EXERCISE:
Report the tally of lines featuring the word "moveTo" in the entries below, without anything else.

[Collected data]
*** Block opens ***

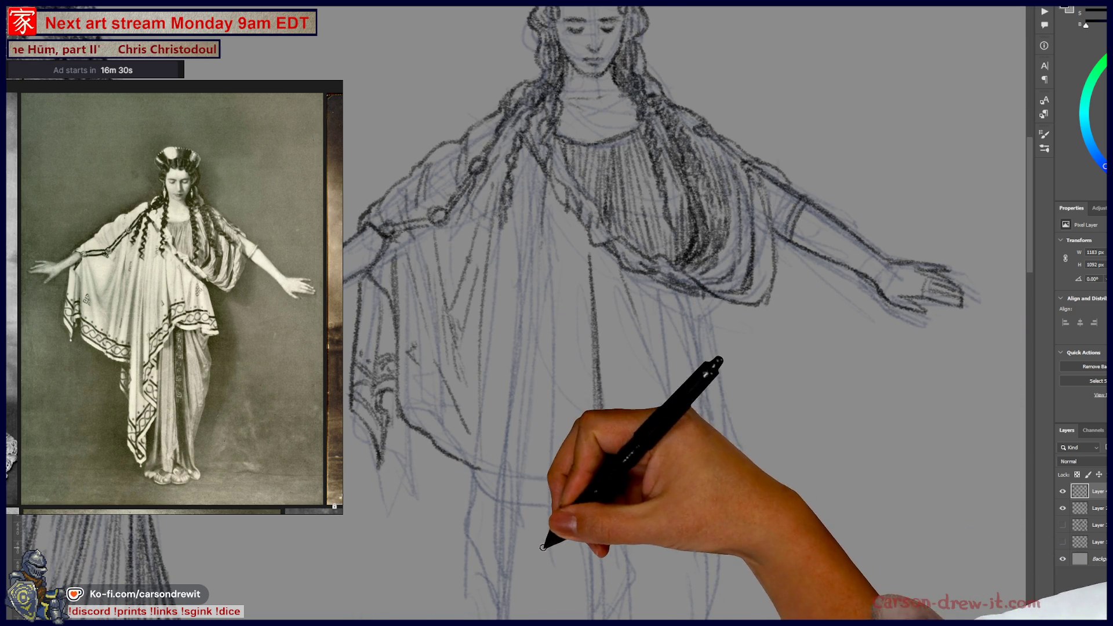
# Trace dark outlines over the drape hems at the waist and the wavy lower skirt fold
pyautogui.moveTo(534, 557); pyautogui.dragTo(561, 524)
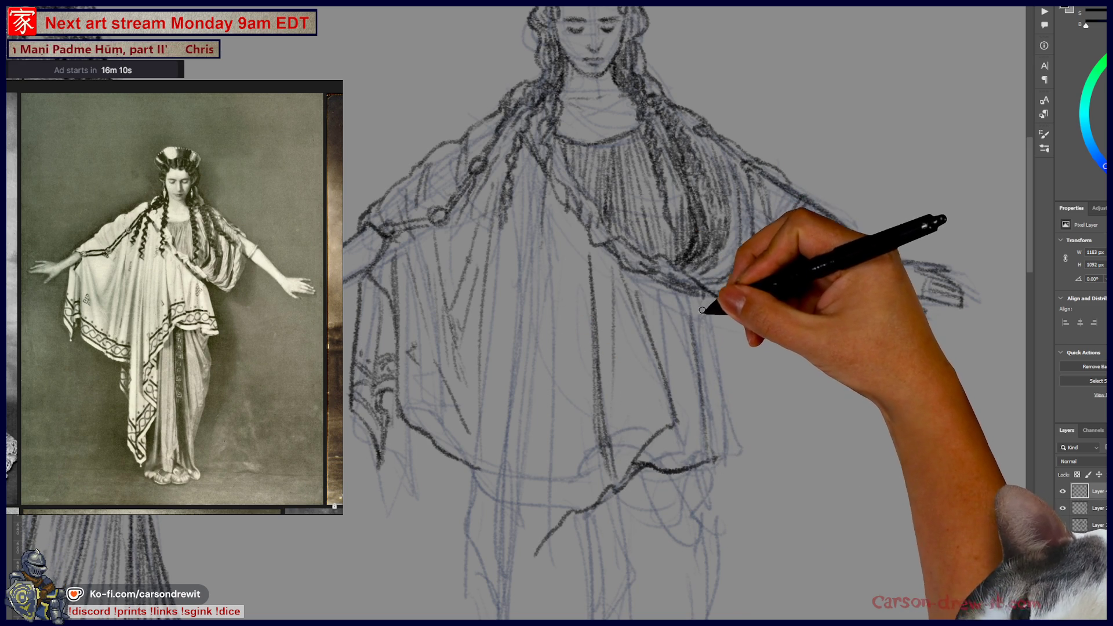
pyautogui.moveTo(702, 307)
pyautogui.mouseDown()
pyautogui.moveTo(721, 336)
pyautogui.moveTo(732, 434)
pyautogui.mouseUp()
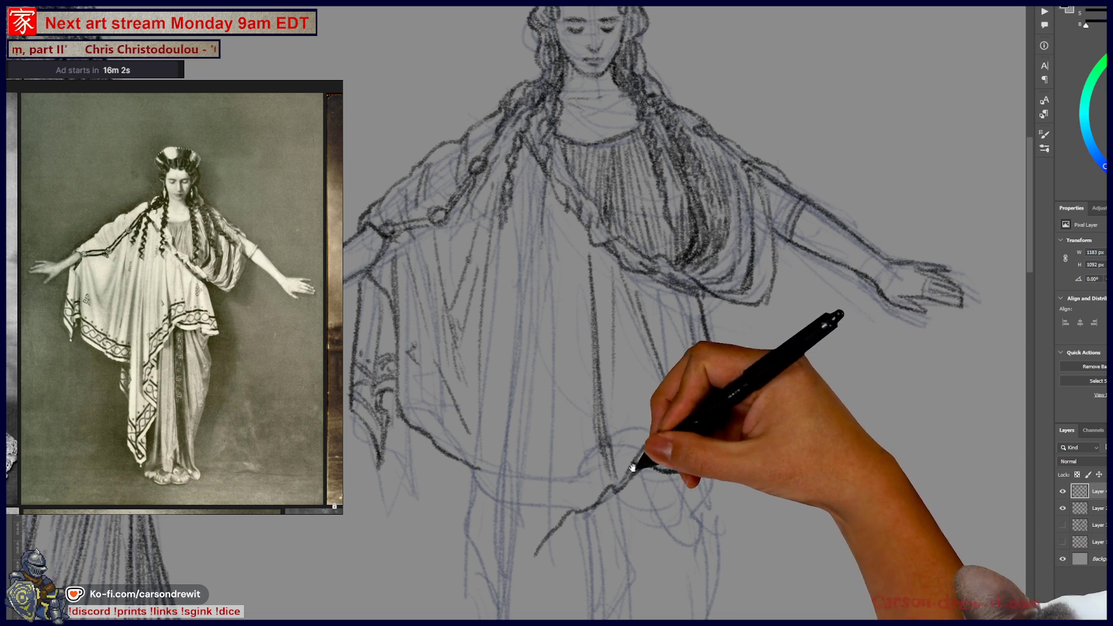
pyautogui.moveTo(634, 467); pyautogui.dragTo(746, 542)
pyautogui.moveTo(541, 460)
pyautogui.mouseDown()
pyautogui.moveTo(620, 402)
pyautogui.moveTo(641, 372)
pyautogui.mouseUp()
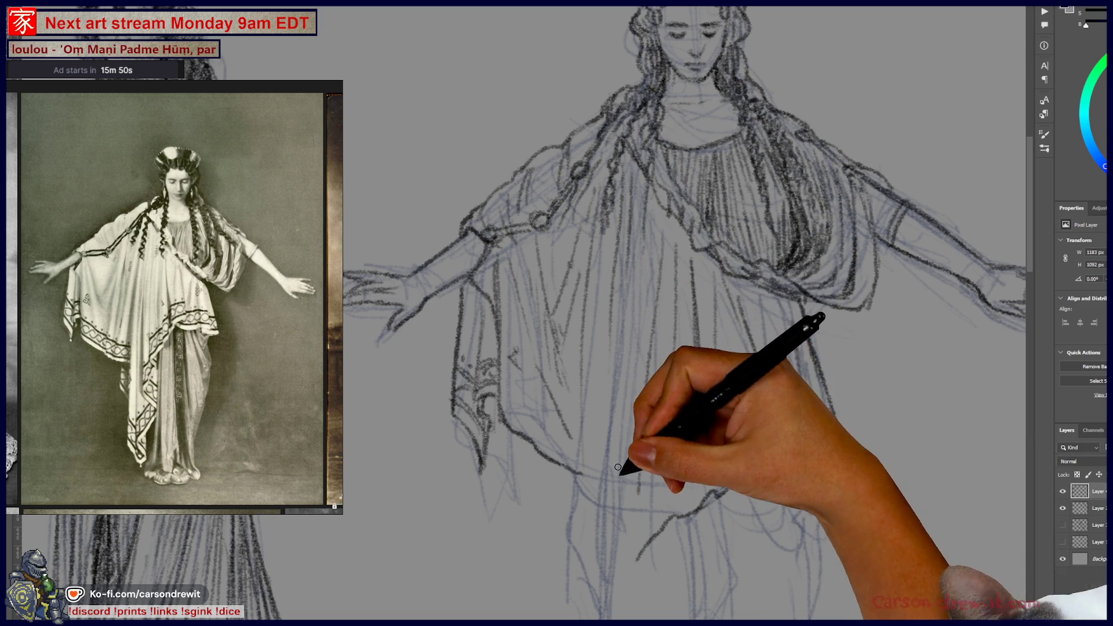
pyautogui.moveTo(630, 457)
pyautogui.mouseDown()
pyautogui.moveTo(666, 378)
pyautogui.moveTo(658, 311)
pyautogui.mouseUp()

*** Block closes ***

FINISHED EXERCISE:
11